---------- PROVIDED ENTRIES

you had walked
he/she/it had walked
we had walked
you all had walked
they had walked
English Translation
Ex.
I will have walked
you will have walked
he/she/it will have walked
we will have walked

--------------------

• **TASK INSTRUCTIONS**: Which lines run from the one containing "English Translation" through the end of the material? Output exactly those lines and no others.

• **RESULT OF THIS TASK**:
English Translation
Ex.
I will have walked
you will have walked
he/she/it will have walked
we will have walked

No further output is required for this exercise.